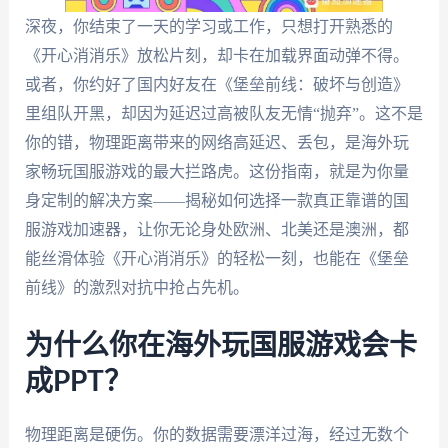
深夜，你结束了一天的学习或工作，只想打开熟悉的
《开心消消乐》放松片刻，却卡在加载界面动弹不得。
或者，你约好了国内好友在《堡垒前线：破坏与创造》
里组队开黑，却因为延迟过高被队友无情“抛弃”。这不是
你的错，物理距离带来的网络高延迟、丢包，是海外玩
家畅玩国服游戏的最大拦路虎。这份指南，就是为你量
身定制的解决方案——揭秘如何选择一款真正靠谱的国
服游戏加速器，让你无论身处欧洲、北美还是澳洲，都
能丝滑体验《开心消消乐》的轻松一刻，也能在《堡垒
前线》的激烈对抗中抢占先机。
为什么你在海外玩国服游戏会卡
成PPT？
物理距离是硬伤。你的数据需要漂洋过海，经过无数个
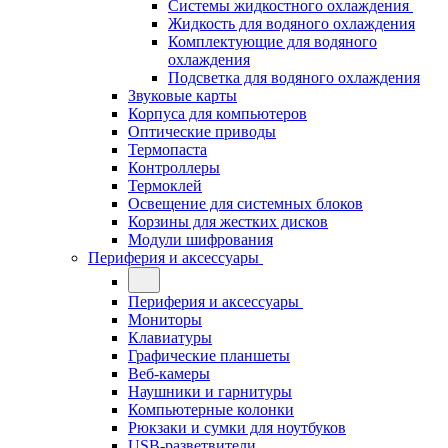
Системы жидкостного охлаждения
Жидкость для водяного охлаждения
Комплектующие для водяного
охлаждения
Подсветка для водяного охлаждения
Звуковые карты
Корпуса для компьютеров
Оптические приводы
Термопаста
Контроллеры
Термоклей
Освещение для системных блоков
Корзины для жестких дисков
Модули шифрования
Периферия и аксессуары
Периферия и аксессуары
Мониторы
Клавиатуры
Графические планшеты
Веб-камеры
Наушники и гарнитуры
Компьютерные колонки
Рюкзаки и сумки для ноутбуков
USB-разветвители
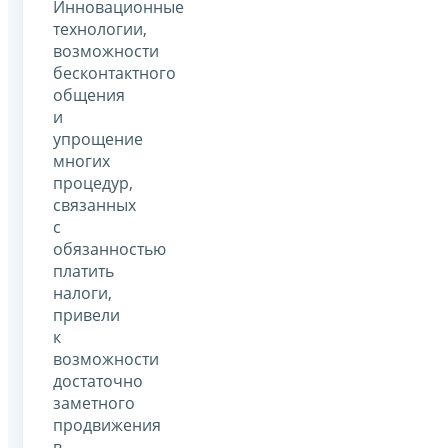
Инновационные
технологии,
возможности
бесконтактного
общения
и
упрощение
многих
процедур,
связанных
с
обязанностью
платить
налоги,
привели
к
возможности
достаточно
заметного
продвижения
в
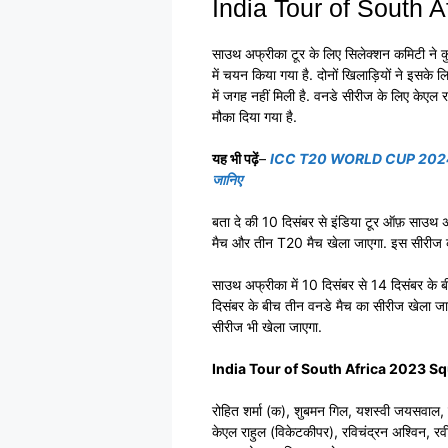
India Tour of South 
साउथ अफ्रीका टूर के लिए सिलेक्शन कमिटी ने कुछ
में चयन किया गया है. दोनों खिलाड़ियों ने इसके 
में जगह नहीं मिली है. वनडे सीरीज के लिए केएल र
मौका दिया गया है.
यह भी पढ़ें
–
ICC T20 WORLD CUP 2024 TEAMS
जानिए
बता दे की 10 दिसंबर से इंडिया टूर ऑफ़ साउथ अ
मैच और तीन T20 मैच खेला जाएगा. इस सीरीज क
साउथ अफ्रीका में 10 दिसंबर से 14 दिसंबर के ब
दिसंबर के बीच तीन वनडे मैच का सीरीज खेला ज
सीरीज भी खेला जाएगा.
India Tour of South Africa 2023 S
रोहित शर्मा (क), शुबमन गिल, यशस्वी जयसवाल,
केएल राहुल (विकेटकीपर), रविचंद्रन अश्विन, रवींद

-- What the exercise asks --
Please count the lines of the data above that contain the word "водяного" and reply with the number alone.

-- Answer --
3